■ Task objective:
Supply the number of lines in the data below that hold "part", and let that number be the whole answer.

Data to process section start

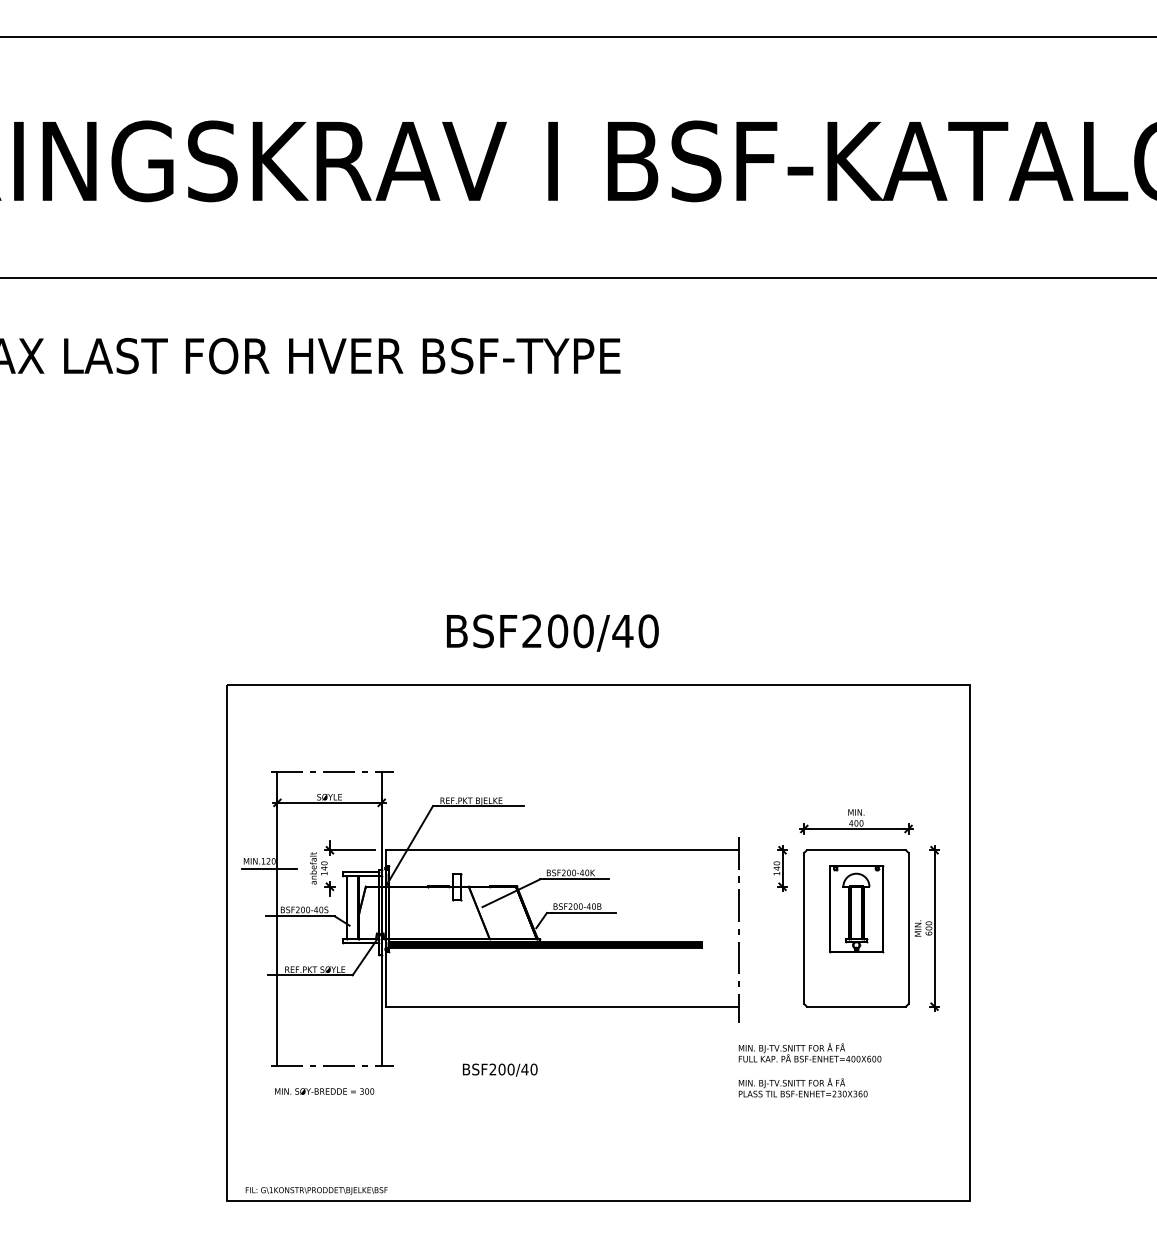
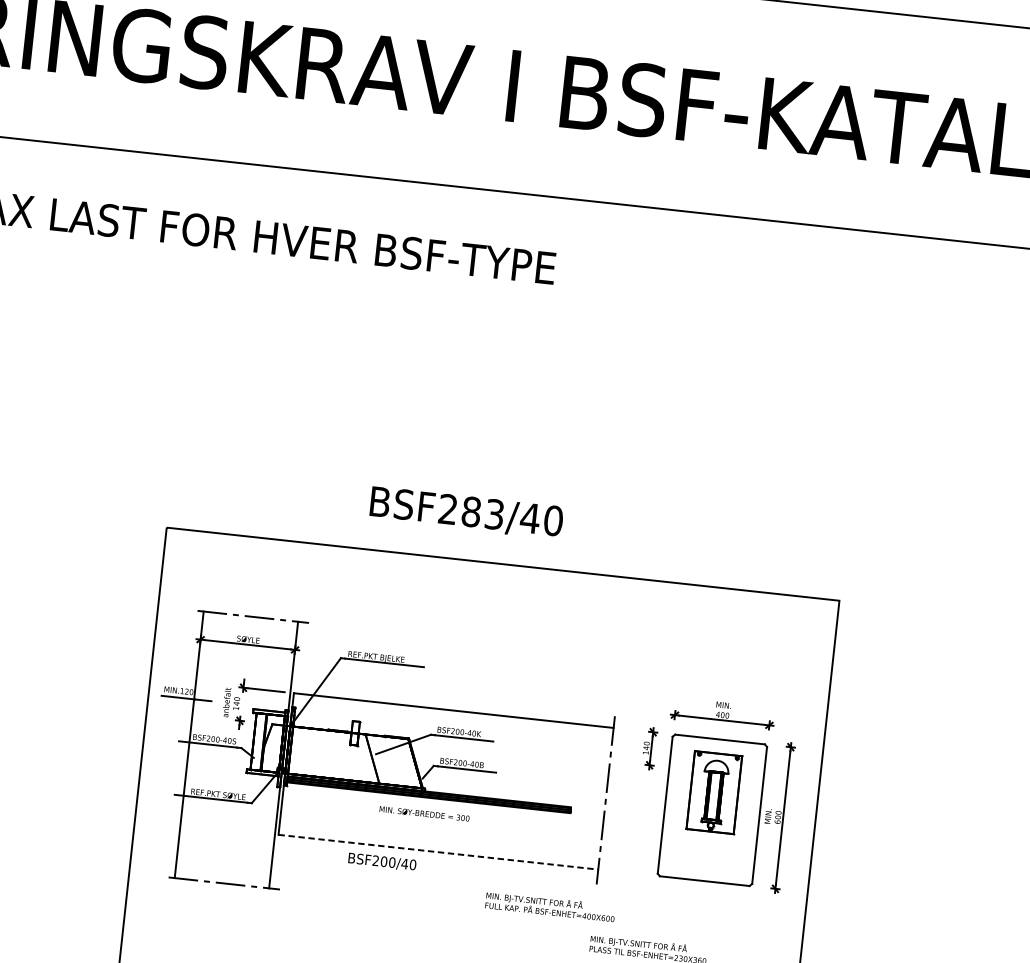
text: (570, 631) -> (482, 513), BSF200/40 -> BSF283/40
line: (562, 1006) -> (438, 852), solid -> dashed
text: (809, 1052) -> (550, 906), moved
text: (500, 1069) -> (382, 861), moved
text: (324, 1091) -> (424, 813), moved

Data to process section end
Data to process section start

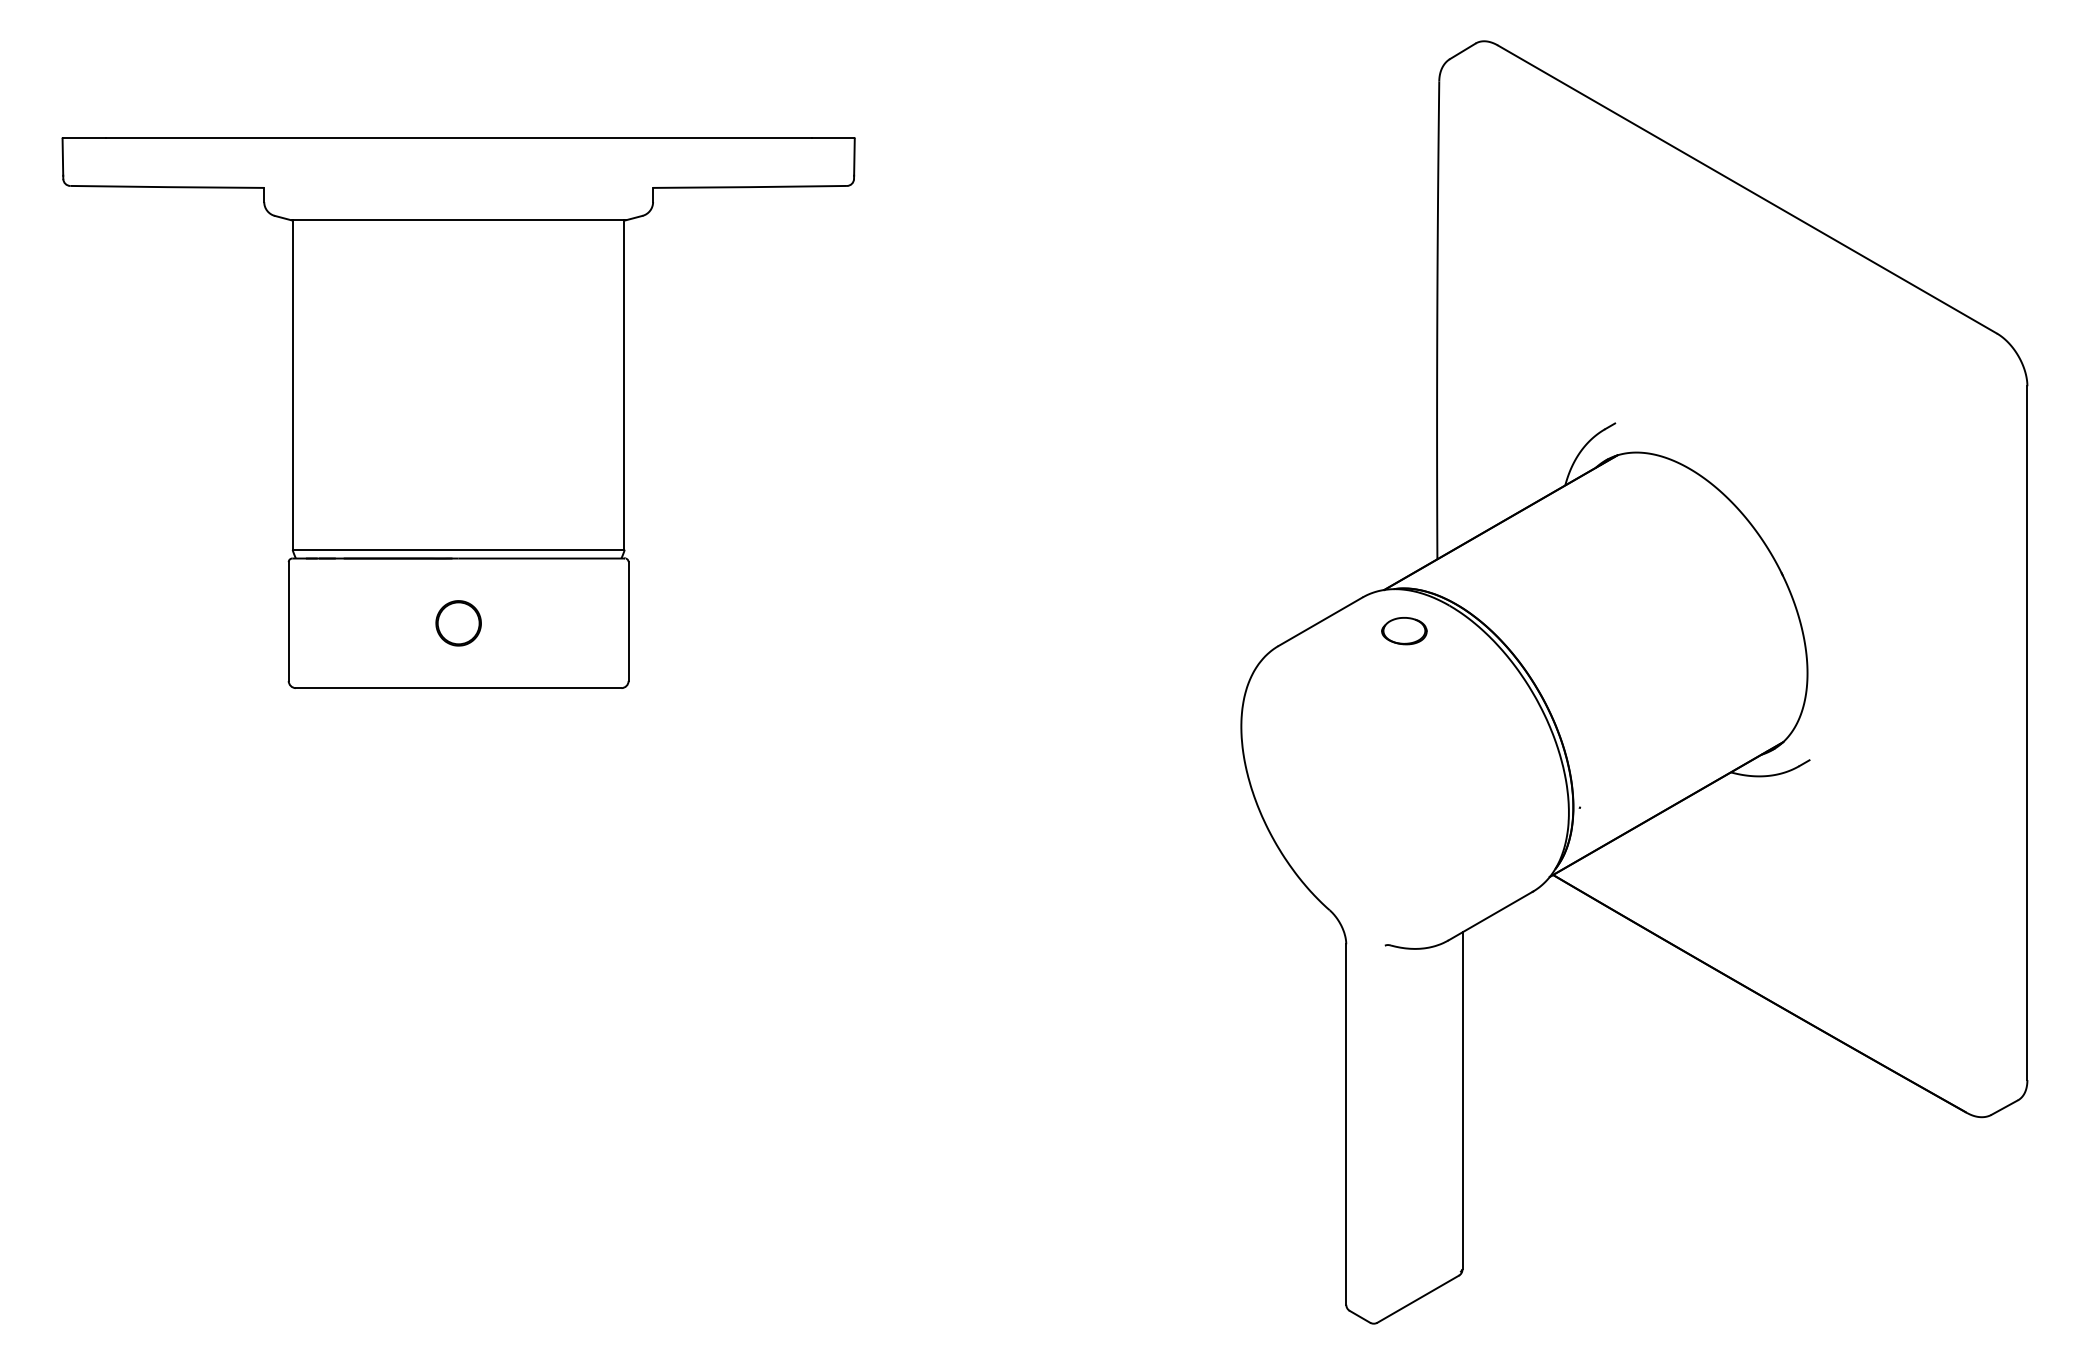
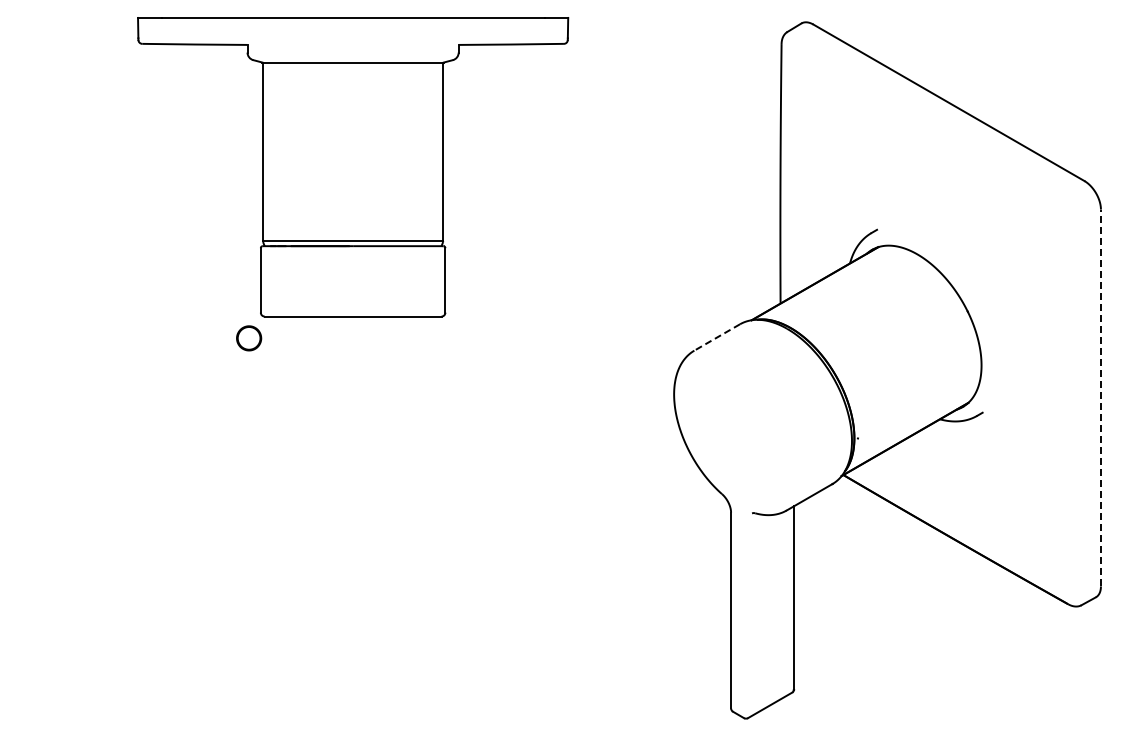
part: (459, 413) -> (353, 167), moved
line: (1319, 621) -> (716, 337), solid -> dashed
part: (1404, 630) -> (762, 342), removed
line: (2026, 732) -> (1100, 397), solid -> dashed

Data to process section end
Data to process section start

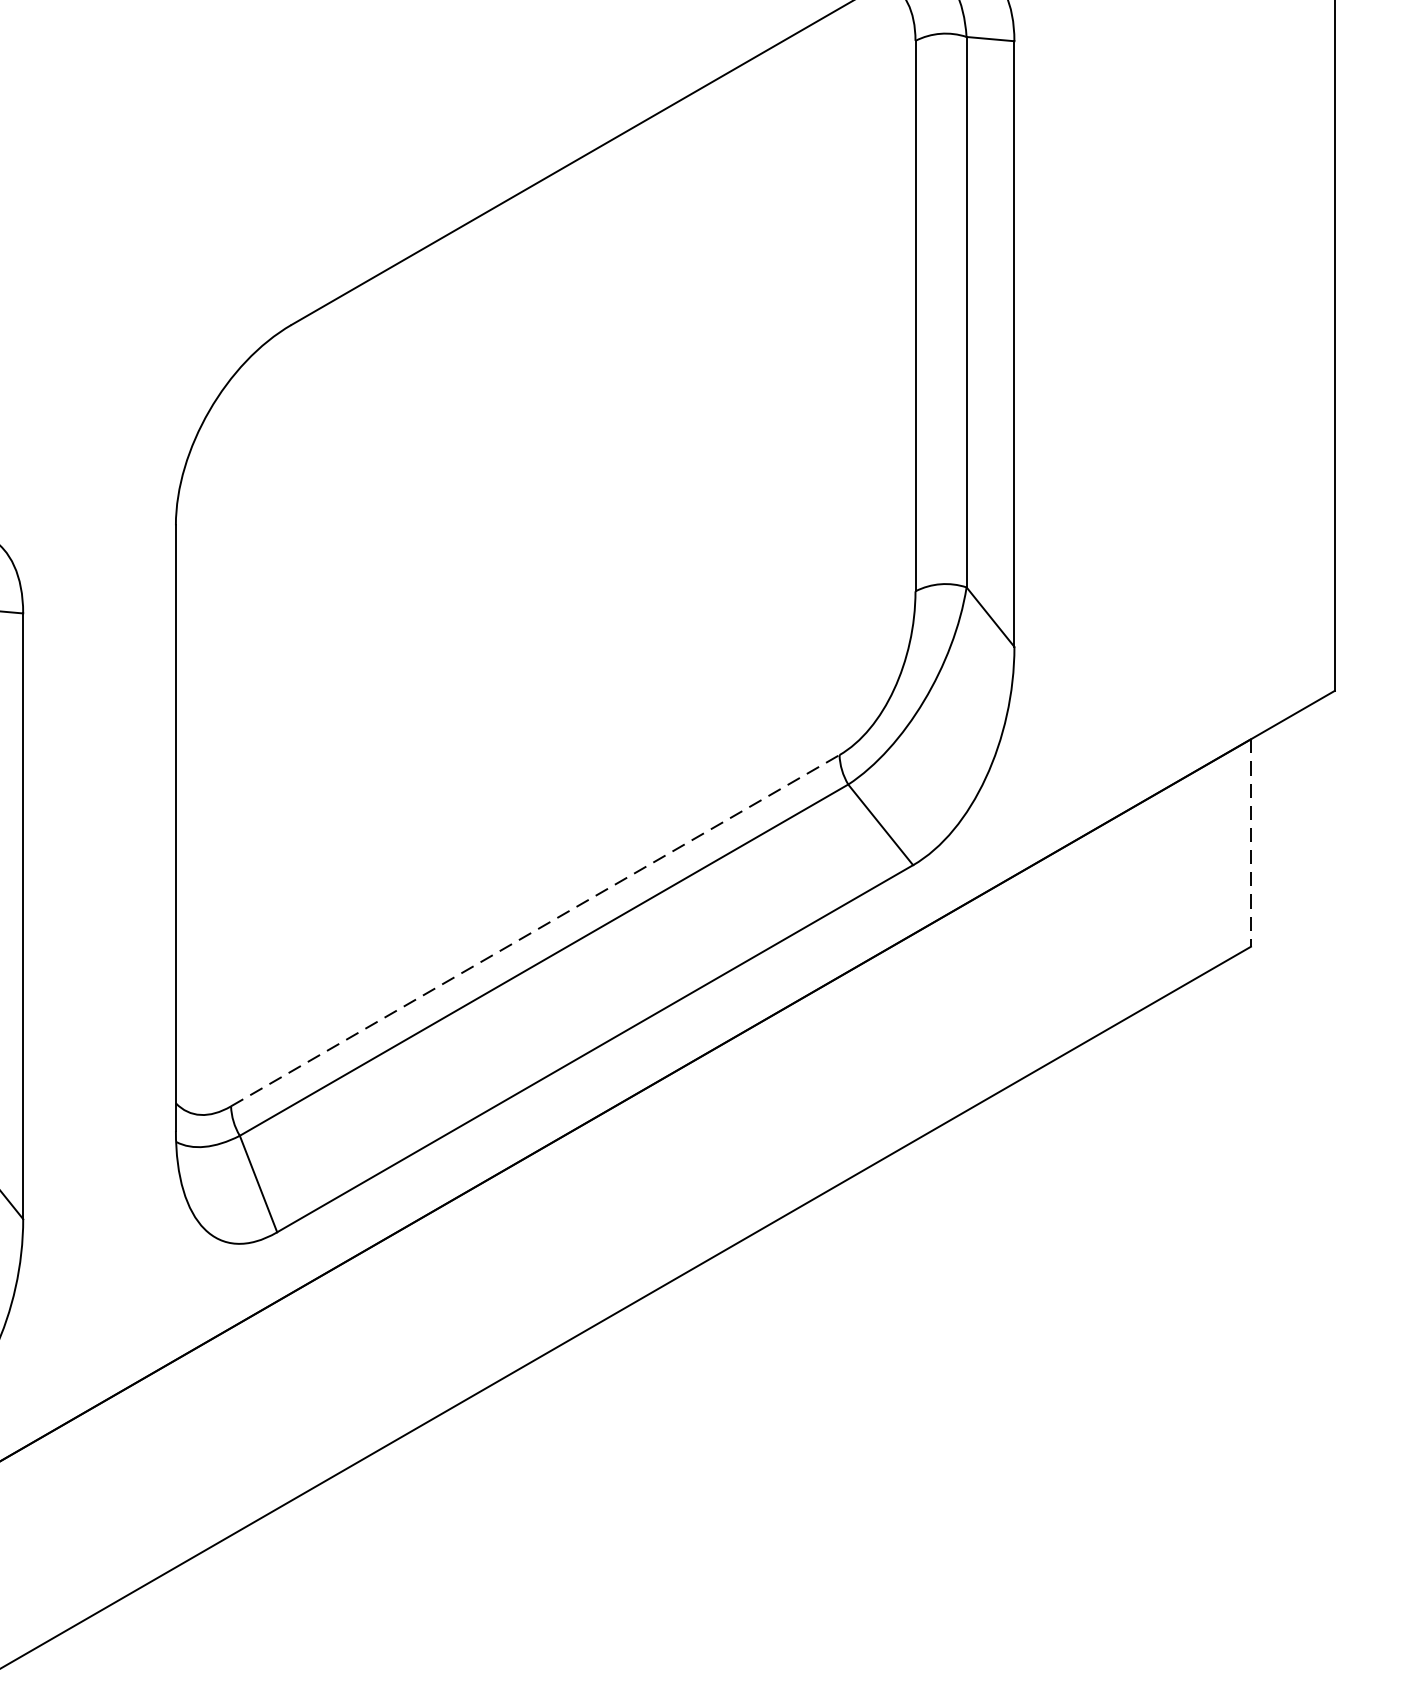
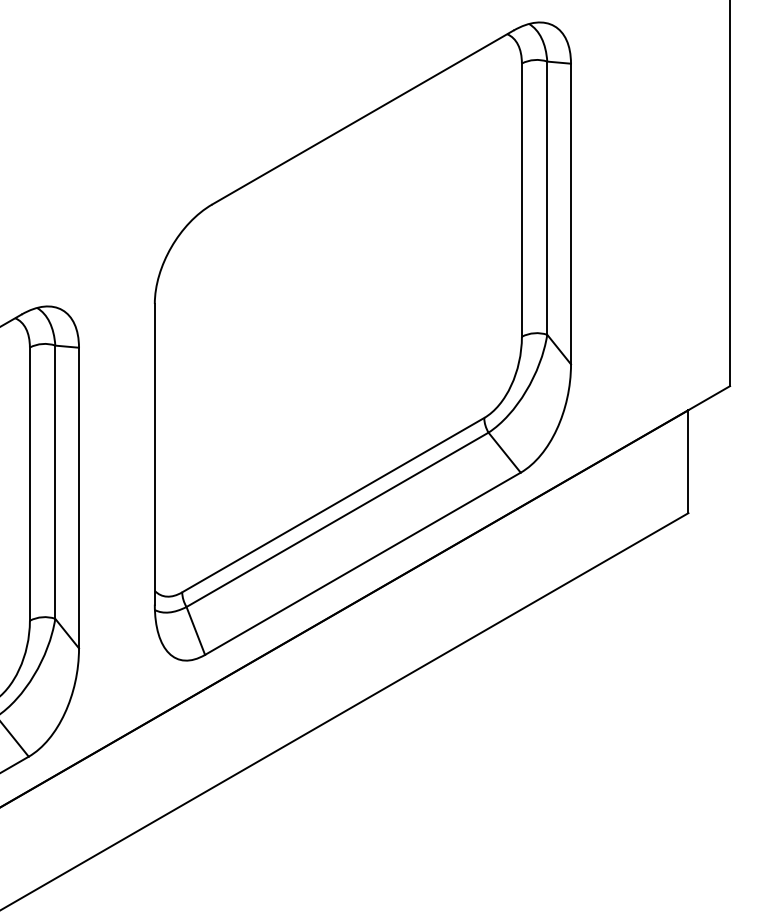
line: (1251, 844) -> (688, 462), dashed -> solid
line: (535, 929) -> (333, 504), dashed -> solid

Data to process section end

■ Written solution:
2